┌────────
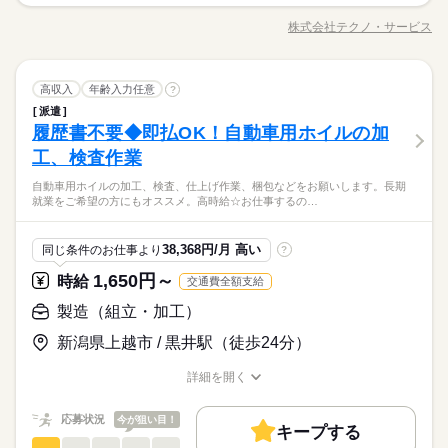
フィルムの目視検査作業をお願いします。 20代から40代の方々
募集条件
も歓迎！
続きを読む
が活躍中！3交替勤務のお仕事をご希望の方必見です☆ 2交替勤
交通費
即日スタート
履歴書不要
WEB登録
就業時間・曜日
株式会社テクノ・サービス
ひとりで
みんなで
仕事の仕方
長期
期間・時間
職種/応募資格
お仕事の特徴
給与/時間/休日
務をご希望の方もご相談下さい。きれいな職場で気持ちよくお
就業時間・曜日
残10未満
10時～出社
17時～出社
シフト勤務
続きを読む
続きを読む
仕事しませんか。 ●履歴書不要●車通勤・バイク通勤OK ■有給休
00：15～08：30 08：15～16：30 16：15～00：30 【休憩時間備
残10未満
10時～出社
17時～出社
シフト勤務
暇■社会保険完備■退職金制度■お友達紹介キャンペーン実施中 ■
続きを読む
休日・休暇
働き方・環境
考】 60分、60分、60分 【残業】 ほぼ無し（月10時間未満） ≪
しずか
にぎやか
職場の様子
働き方・環境
梱包・仕分け・検品
職種
登録方法：履歴書不要・ご自宅でもできる簡単オンライン登録
高収入
年齢入力任意
?
男性
女性
スマホ・PCから24時間いつでも登録OK！履歴書不要！≫ お仕
男女の割合
シフト表に準ずる（4直3交替）、長期休暇なし
ブランクOK
社会保険制度
制服あり
日払い
メーカー関連
業界
がオススメ
ブランクOK
社会保険制度
制服あり
日払い
派遣
事開始日などお気軽にご相談ください※翌月スタート希望の方
フィルムの目視検査作業をお願いします。 20代から40代の方々
履歴書不要◆即払OK！自動車用ホイルの加
応募資格
禁煙・分煙
社員食堂
少人数
英語不要
電話なし
も歓迎！
続きを読む
が活躍中！3交替勤務のお仕事をご希望の方必見です☆ 2交替勤
禁煙・分煙
社員食堂
少人数
英語不要
電話なし
ひとりで
みんなで
仕事の仕方
務をご希望の方もご相談下さい。きれいな職場で気持ちよくお
工、検査作業
活かせるスキル
資格不問・未経験OK
Excel
活かせるスキル
続きを読む
仕事しませんか。 ●履歴書不要●車通勤・バイク通勤OK ■有給休
フリーター、主婦・主夫歓迎
給与即払いサービスは就業状況によって利用できないケースが
Excel
自動車用ホイルの加工、検査、仕上げ作業、梱包などをお願いします。長期
暇■社会保険完備■退職金制度■お友達紹介キャンペーン実施中 ■
続きを読む
休日・休暇
35カ国以上の方々が当社を通じ就業中。毎月100人以上お仕事ス
しずか
にぎやか
職場の様子
就業をご希望の方にもオススメ。高時給☆お仕事するの…
ございます。詳細はオペレーターまでお問合せください。
登録方法：履歴書不要・ご自宅でもできる簡単オンライン登録
タート！
シフト表に準ずる（4直3交替）、長期休暇なし
メーカー関連
業界
がオススメ
応募資格
38,368円/月 高い
同じ条件のお仕事より
?
お仕事の特徴
時給 1,550円～
給与
資格不問・未経験OK
1,650円～
詳しい募集要項をすべて見る
時給
交通費全額支給
働く人の待遇向上
フリーター、主婦・主夫歓迎
244、000円（月収例21日実働） ◆即払いサービスあり ＼ 働い
給与即払いサービスは就業状況によって利用できないケースが
35カ国以上の方々が当社を通じ就業中。毎月100人以上お仕事ス
製造（組立・加工）
た分を早めにGET！ ／ 働いた分の給与の一部を、給料日前に受
高収入
ございます。詳細はオペレーターまでお問合せください。
タート！
け取れます。 スマホでカンタン申請！ 給料日前にお金が必要な
応募する
新潟県上越市 / 黒井駅（徒歩24分）
基本特徴
時や、急な出費がある時も安心です。 ※最短5日後から受け取り
可能 ※給与は原則【月末締め／翌月25日払い】 ※当社規定あり
続きを読む
未経験OK
新卒・第二
20代活躍
30代活躍
40代活躍
続きを読む
詳細を開く
時給 1,550円～
給与
交通費全額支給
職種/応募資格
お仕事の特徴
給与/時間/休日
詳しい募集要項をすべて見る
50代活躍
働く人の待遇向上
基本特徴
高収入
244、000円（月収例21日実働） ◆即払いサービスあり ＼ 働い
応募状況
今が狙い目！
長期
期間・時間
募集条件
た分を早めにGET！ ／ 働いた分の給与の一部を、給料日前に受
キープする
未経験OK
新卒・第二
20代活躍
30代活躍
40代活躍
製造（組立・加工）
職種
け取れます。 スマホでカンタン申請！ 給料日前にお金が必要な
└────────
- TASK PROMPT: Count of lines holding the string "履歴書不要": please work it out for the entries above and give the number alone.

- SOLUTION TO THIS EXERCISE: 7